Skeddly experienced a critical incident on August 26, 2018 affecting Action Infrastructure, lasting 31m. The incident has been resolved; the full update timeline is below.
Affected components
Update timeline
- identified Aug 26, 2018, 04:42 AM UTC
We have identified a clock jump on one of our EC2 instances. Action processing has been halted.
- identified Aug 26, 2018, 04:44 AM UTC
The clock has been corrected by NTP. Action processing has resumed. Affected actions are being attended to.
- resolved Aug 26, 2018, 04:57 AM UTC
Action processing has been resumed and affected actions have been restored and/or cancelled as necessary. Our SLA will be applied.

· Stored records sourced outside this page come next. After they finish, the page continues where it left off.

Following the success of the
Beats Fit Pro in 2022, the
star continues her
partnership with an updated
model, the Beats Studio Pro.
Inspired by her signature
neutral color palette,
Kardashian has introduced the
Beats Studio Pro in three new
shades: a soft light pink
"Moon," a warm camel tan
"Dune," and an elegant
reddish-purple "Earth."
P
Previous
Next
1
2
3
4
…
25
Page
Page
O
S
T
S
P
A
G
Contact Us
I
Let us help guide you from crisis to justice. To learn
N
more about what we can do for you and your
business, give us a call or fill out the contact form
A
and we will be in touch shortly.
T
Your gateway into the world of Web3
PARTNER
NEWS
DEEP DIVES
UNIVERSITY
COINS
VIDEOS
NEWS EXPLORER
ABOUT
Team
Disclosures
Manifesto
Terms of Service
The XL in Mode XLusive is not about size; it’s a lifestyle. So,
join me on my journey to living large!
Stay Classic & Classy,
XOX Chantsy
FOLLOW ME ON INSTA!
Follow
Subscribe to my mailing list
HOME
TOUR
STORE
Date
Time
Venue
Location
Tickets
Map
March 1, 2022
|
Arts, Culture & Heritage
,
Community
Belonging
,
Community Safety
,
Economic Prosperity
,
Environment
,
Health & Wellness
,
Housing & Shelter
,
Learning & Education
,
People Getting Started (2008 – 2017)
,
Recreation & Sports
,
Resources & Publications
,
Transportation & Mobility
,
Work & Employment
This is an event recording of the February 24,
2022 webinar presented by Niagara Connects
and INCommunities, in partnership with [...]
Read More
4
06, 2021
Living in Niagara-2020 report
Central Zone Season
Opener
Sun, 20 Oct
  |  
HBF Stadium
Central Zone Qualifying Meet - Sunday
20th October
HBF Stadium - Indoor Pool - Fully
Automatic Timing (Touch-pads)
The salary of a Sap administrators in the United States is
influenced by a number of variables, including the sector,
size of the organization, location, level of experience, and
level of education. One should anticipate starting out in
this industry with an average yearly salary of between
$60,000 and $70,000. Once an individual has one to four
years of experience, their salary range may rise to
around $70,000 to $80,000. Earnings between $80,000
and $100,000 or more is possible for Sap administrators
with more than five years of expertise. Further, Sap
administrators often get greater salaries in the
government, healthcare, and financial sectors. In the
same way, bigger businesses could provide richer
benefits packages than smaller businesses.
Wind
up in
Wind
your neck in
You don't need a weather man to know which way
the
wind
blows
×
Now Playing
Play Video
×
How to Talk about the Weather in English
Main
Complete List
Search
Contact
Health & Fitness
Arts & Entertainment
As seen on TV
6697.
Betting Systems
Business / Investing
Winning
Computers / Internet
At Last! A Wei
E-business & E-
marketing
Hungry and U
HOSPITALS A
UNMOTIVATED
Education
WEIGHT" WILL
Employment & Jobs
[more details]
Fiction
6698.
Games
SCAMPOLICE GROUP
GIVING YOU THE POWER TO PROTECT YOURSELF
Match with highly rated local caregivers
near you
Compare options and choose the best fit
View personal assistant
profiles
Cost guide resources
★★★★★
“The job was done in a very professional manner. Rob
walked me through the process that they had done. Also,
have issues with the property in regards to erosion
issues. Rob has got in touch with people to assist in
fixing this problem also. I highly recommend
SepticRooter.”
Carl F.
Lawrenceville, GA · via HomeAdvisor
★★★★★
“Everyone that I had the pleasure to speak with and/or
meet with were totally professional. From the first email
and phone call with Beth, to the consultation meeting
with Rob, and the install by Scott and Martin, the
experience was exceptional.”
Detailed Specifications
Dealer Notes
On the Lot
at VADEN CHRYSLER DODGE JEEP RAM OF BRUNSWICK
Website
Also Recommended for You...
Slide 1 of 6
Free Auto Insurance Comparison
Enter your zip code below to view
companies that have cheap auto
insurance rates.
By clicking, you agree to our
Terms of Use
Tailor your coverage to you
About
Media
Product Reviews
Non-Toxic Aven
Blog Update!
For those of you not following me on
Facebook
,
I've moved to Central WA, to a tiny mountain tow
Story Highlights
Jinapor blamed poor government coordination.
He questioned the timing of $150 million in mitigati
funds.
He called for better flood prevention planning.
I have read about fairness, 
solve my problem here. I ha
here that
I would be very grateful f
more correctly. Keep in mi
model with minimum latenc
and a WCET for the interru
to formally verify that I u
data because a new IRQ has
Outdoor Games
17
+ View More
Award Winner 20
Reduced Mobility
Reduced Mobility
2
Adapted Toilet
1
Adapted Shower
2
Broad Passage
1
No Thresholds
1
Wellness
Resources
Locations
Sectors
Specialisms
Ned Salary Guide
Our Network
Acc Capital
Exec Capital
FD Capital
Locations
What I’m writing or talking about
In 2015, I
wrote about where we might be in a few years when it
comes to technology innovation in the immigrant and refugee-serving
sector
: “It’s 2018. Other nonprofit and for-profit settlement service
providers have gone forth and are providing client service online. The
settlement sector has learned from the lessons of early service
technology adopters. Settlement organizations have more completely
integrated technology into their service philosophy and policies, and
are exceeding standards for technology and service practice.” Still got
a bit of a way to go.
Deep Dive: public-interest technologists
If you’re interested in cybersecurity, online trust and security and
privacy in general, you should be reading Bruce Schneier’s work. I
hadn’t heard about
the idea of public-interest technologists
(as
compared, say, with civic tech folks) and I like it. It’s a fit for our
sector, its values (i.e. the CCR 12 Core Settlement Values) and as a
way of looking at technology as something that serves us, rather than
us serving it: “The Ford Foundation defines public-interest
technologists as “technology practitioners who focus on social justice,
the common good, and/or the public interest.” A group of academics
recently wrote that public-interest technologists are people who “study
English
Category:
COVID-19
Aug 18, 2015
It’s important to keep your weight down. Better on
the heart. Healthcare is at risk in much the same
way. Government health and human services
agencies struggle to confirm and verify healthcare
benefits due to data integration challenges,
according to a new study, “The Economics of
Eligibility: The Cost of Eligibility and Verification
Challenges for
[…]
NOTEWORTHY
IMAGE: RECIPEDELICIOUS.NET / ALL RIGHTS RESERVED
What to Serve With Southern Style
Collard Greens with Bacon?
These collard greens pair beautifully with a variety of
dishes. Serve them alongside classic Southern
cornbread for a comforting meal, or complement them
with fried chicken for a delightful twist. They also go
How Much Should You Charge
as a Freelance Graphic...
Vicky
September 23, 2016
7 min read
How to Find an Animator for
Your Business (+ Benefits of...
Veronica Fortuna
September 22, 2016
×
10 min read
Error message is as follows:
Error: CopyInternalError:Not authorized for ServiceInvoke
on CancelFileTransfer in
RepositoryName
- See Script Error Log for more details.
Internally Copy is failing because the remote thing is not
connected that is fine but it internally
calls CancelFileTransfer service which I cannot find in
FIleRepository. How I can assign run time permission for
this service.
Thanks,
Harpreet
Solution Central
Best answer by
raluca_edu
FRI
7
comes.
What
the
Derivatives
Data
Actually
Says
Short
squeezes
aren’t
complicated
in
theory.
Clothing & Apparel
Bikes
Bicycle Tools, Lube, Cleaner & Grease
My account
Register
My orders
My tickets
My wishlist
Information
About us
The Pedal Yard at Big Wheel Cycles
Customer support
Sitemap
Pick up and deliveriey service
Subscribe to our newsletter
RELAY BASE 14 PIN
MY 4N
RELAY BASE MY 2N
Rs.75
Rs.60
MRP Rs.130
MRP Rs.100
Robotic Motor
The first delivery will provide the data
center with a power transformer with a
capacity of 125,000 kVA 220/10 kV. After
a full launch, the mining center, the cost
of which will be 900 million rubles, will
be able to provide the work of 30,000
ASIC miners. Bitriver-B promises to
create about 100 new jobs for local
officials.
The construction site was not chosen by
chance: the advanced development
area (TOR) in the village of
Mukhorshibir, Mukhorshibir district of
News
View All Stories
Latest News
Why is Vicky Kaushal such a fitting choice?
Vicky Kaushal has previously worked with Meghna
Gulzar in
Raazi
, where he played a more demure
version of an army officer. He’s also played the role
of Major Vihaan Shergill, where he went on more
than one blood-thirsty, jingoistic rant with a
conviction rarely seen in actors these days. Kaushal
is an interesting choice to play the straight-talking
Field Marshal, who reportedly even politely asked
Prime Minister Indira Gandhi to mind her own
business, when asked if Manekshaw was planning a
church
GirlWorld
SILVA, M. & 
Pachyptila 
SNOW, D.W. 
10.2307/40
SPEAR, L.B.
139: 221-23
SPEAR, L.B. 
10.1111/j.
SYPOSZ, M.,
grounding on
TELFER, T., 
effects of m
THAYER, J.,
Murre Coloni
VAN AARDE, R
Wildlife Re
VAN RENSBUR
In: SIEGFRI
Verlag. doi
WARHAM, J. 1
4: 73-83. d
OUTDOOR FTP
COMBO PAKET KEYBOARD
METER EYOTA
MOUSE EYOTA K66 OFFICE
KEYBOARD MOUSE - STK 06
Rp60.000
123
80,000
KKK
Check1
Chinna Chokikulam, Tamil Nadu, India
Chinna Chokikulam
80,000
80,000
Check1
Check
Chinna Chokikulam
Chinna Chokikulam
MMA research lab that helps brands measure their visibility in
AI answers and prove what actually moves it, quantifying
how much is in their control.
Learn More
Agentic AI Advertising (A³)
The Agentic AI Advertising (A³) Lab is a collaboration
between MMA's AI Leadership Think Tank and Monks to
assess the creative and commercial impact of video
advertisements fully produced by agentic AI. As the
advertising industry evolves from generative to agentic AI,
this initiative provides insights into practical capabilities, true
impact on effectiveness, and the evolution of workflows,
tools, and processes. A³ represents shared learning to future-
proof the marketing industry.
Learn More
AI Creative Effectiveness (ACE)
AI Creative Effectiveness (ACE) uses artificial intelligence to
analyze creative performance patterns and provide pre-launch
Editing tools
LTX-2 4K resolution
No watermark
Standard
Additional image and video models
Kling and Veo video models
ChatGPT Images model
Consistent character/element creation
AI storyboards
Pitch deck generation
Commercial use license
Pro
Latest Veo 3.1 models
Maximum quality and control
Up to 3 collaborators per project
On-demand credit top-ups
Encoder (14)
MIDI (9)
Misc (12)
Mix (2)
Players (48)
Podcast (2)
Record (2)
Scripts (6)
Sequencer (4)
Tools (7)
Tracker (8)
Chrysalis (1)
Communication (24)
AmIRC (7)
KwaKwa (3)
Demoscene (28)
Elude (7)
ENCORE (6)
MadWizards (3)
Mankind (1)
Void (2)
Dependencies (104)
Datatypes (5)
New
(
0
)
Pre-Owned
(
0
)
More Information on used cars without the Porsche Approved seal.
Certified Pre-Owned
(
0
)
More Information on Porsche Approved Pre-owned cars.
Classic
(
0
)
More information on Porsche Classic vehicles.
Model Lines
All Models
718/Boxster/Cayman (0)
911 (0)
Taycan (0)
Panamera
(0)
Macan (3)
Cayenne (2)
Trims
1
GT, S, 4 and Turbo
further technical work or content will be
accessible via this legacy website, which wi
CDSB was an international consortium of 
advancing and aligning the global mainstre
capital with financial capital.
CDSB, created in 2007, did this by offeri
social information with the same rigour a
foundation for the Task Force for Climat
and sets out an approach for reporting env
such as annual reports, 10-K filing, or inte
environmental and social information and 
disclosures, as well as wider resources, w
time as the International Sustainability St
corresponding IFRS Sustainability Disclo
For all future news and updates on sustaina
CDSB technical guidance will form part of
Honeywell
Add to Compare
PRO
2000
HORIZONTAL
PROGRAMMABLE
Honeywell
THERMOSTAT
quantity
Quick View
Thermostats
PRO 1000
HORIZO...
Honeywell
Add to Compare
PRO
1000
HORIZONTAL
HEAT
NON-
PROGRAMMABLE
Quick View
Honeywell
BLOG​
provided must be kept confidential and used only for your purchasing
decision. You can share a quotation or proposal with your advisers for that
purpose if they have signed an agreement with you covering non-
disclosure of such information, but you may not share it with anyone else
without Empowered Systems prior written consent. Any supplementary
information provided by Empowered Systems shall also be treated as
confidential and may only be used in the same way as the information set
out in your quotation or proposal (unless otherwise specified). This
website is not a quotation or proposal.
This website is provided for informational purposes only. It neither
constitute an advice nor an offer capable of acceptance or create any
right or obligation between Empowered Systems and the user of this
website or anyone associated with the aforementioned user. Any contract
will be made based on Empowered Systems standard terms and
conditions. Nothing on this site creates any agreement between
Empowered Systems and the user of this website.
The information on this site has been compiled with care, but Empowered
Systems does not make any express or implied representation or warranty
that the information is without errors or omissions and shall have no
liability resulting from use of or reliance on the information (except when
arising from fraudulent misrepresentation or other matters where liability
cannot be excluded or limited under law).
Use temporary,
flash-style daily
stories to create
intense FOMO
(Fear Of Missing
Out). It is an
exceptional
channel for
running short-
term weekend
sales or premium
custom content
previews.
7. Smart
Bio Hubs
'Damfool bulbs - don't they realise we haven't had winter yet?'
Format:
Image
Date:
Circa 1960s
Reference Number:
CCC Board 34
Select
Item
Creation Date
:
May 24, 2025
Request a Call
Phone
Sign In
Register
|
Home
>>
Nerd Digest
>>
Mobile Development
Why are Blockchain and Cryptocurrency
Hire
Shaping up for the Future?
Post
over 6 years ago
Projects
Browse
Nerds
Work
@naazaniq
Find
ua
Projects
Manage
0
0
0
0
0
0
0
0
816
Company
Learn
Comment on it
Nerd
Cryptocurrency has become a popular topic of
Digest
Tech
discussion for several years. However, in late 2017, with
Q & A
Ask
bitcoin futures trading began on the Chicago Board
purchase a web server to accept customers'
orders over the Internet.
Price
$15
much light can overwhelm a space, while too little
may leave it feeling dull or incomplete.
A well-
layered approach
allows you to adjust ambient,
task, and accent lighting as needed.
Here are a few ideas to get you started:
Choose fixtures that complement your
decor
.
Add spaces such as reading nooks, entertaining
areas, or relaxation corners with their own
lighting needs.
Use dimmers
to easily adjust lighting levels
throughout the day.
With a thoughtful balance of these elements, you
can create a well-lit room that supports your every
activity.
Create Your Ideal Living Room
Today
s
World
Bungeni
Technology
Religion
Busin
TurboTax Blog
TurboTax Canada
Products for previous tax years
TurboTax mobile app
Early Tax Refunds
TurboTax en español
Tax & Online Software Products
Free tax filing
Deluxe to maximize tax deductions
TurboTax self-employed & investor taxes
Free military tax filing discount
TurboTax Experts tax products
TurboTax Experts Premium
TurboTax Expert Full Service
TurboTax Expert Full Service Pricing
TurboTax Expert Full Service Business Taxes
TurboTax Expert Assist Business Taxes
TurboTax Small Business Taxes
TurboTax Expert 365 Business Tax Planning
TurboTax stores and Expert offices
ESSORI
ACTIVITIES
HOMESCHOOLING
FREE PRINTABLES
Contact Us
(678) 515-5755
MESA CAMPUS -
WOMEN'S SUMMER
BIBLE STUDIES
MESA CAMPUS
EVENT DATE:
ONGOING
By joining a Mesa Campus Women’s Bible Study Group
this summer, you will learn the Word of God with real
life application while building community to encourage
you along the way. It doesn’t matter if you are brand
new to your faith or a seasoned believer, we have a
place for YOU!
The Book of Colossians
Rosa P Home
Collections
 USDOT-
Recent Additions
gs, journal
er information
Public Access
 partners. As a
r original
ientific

- postmortem Aug 26, 2018, 04:57 AM UTC
This is a repeat of the incident that occurred on August 10, 2018. However, this time, the problem was caught faster. There are 4 locations where the time issue could have originated: * The EC2 instance \(hardware or VM level\) * The OS * NTP server * The application process Based on deeper investigation following today’s incident, we observed the following: * The time jump was not localized to the application process because the time jump was recorded in the OS logs * The time jump was not caused by the NTP server because the time jump was not logged to the OS logs, however, the time was corrected by the NTP client \(which was logged\). Based on the above, the time jump occurred at the EC2 instance \(hardware or VM level\) or OS. Further investigation will occur along with more discussions with AWS support.